[Available records]

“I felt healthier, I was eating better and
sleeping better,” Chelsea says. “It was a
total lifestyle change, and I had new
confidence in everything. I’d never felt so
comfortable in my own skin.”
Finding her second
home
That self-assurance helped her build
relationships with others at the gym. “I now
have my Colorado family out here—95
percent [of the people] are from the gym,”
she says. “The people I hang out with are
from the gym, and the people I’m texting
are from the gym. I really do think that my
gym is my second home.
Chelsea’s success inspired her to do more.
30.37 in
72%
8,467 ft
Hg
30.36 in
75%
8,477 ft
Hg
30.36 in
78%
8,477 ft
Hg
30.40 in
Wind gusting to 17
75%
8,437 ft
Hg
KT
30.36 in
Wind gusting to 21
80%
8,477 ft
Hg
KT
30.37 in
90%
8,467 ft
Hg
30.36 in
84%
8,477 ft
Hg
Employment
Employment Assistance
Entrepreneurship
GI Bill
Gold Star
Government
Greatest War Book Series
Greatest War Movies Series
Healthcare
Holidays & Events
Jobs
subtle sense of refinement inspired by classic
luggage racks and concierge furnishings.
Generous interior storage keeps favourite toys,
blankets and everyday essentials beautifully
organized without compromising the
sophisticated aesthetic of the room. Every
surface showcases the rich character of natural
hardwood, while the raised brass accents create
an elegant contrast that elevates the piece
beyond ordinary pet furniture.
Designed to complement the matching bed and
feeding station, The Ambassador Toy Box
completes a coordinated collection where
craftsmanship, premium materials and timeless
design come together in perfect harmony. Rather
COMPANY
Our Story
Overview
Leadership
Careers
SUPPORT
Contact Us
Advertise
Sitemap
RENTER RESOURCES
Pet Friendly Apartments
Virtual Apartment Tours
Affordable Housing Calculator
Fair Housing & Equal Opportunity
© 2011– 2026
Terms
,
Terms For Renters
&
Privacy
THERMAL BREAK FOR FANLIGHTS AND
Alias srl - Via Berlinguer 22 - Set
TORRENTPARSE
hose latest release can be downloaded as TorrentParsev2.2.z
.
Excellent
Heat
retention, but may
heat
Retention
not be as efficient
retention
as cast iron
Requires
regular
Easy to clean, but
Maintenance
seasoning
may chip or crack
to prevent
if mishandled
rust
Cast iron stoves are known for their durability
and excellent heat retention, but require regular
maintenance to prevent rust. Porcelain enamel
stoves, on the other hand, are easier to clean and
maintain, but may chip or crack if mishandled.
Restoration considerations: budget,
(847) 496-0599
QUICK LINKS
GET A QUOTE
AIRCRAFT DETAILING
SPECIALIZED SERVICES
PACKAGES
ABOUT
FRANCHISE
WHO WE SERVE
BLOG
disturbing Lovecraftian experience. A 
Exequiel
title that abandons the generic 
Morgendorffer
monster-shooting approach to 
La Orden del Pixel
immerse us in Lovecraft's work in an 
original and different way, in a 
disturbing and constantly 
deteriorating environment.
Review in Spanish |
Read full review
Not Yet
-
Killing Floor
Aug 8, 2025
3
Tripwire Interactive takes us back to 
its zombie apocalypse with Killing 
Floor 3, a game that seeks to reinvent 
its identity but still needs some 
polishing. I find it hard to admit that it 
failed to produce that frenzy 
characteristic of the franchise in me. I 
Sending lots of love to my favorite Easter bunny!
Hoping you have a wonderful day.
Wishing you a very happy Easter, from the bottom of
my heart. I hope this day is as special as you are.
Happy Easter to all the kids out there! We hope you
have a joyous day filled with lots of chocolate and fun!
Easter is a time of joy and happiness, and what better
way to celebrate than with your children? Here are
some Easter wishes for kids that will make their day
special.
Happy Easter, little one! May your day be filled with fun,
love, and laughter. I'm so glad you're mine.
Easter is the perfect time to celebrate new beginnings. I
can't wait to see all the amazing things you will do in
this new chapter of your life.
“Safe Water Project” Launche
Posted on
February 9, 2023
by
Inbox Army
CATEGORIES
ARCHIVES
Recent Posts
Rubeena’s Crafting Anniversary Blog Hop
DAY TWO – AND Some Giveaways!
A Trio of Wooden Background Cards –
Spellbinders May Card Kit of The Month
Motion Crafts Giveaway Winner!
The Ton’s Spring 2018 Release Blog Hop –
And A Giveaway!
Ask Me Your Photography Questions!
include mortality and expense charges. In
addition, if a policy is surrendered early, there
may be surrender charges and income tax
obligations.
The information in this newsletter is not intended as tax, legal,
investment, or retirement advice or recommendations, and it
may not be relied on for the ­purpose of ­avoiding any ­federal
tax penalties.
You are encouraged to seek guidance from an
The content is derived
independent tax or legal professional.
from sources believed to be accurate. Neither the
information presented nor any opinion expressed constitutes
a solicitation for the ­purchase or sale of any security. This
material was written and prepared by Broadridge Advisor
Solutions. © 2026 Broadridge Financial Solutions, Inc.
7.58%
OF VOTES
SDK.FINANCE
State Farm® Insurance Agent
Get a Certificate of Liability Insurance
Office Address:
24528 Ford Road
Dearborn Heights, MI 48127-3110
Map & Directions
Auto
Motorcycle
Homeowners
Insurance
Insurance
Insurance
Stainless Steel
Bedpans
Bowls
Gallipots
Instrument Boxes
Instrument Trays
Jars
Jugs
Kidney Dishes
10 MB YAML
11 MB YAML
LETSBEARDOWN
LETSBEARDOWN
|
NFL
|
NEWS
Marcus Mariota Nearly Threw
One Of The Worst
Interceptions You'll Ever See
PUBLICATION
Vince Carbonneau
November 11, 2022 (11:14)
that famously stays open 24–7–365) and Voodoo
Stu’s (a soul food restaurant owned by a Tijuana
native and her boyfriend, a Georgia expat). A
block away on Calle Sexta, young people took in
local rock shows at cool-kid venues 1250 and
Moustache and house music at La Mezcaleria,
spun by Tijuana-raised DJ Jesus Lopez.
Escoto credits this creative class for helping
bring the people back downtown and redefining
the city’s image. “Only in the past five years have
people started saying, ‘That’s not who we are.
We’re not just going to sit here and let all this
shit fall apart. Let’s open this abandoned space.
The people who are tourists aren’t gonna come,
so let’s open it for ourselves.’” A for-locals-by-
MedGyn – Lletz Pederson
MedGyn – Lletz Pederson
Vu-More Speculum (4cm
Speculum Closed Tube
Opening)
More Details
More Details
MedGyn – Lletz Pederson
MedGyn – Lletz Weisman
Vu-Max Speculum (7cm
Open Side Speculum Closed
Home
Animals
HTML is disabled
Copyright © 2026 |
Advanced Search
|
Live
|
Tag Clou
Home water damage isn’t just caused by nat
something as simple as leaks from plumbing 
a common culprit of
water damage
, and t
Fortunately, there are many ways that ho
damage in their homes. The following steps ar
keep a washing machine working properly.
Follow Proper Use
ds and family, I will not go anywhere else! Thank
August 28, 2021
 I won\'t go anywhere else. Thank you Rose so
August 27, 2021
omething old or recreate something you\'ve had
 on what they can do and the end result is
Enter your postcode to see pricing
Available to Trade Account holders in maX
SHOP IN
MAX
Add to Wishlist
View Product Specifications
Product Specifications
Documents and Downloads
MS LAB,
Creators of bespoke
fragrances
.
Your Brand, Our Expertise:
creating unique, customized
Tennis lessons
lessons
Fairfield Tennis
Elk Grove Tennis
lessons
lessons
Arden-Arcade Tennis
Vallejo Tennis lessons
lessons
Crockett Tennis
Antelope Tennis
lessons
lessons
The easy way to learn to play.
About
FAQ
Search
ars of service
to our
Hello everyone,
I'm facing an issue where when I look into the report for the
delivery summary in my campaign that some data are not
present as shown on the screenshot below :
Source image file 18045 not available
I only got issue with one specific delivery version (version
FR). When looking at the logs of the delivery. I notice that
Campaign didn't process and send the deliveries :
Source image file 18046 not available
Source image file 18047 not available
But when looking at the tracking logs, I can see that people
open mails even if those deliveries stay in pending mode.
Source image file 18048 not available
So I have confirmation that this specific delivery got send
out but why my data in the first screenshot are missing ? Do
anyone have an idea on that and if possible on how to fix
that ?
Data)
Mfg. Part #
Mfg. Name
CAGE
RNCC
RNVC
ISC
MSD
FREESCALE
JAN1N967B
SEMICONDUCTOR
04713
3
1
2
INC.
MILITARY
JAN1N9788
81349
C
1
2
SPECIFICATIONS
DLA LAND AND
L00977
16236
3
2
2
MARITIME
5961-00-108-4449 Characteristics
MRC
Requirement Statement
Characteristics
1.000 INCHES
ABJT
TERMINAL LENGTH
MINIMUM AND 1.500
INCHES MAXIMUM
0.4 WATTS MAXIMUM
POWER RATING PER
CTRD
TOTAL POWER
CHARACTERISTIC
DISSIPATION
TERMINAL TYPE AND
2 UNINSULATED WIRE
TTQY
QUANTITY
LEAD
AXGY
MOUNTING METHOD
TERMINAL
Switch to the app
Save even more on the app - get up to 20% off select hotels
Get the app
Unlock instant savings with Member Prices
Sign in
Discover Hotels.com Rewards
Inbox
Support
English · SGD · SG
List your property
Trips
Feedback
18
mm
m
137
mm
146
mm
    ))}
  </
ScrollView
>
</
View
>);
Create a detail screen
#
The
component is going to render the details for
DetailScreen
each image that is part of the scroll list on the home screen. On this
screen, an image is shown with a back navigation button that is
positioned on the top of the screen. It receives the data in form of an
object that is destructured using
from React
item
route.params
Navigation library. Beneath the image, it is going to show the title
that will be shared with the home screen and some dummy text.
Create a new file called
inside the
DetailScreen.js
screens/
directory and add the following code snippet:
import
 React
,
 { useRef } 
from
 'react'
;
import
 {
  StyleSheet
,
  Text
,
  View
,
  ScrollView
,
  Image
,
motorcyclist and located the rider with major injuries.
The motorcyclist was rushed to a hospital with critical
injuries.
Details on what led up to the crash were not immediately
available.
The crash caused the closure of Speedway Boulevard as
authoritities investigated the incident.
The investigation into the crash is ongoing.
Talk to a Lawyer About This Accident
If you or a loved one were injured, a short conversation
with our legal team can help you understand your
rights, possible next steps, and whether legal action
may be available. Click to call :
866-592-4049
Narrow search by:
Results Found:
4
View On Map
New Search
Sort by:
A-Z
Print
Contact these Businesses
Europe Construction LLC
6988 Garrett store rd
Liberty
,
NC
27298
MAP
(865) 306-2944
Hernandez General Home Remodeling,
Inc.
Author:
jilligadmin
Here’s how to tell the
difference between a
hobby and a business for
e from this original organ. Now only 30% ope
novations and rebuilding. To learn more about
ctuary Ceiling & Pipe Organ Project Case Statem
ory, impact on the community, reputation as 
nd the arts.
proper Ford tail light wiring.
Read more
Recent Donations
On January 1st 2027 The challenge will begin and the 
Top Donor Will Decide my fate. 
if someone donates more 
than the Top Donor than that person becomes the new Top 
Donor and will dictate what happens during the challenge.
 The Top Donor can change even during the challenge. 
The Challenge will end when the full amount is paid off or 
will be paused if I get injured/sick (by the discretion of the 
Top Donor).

[/Available records]

Job item: Output the stretch from the start of the rows through the line containing "relationships with others" as a Markdown table with the columns Number and Line, numbering each line in order and leaving out any blank lines.

Task output:
| Number | Line |
|---|---|
| 1 | “I felt healthier, I was eating better and |
| 2 | sleeping better,” Chelsea says. “It was a |
| 3 | total lifestyle change, and I had new |
| 4 | confidence in everything. I’d never felt so |
| 5 | comfortable in my own skin.” |
| 6 | Finding her second |
| 7 | home |
| 8 | That self-assurance helped her build |
| 9 | relationships with others at the gym. “I now |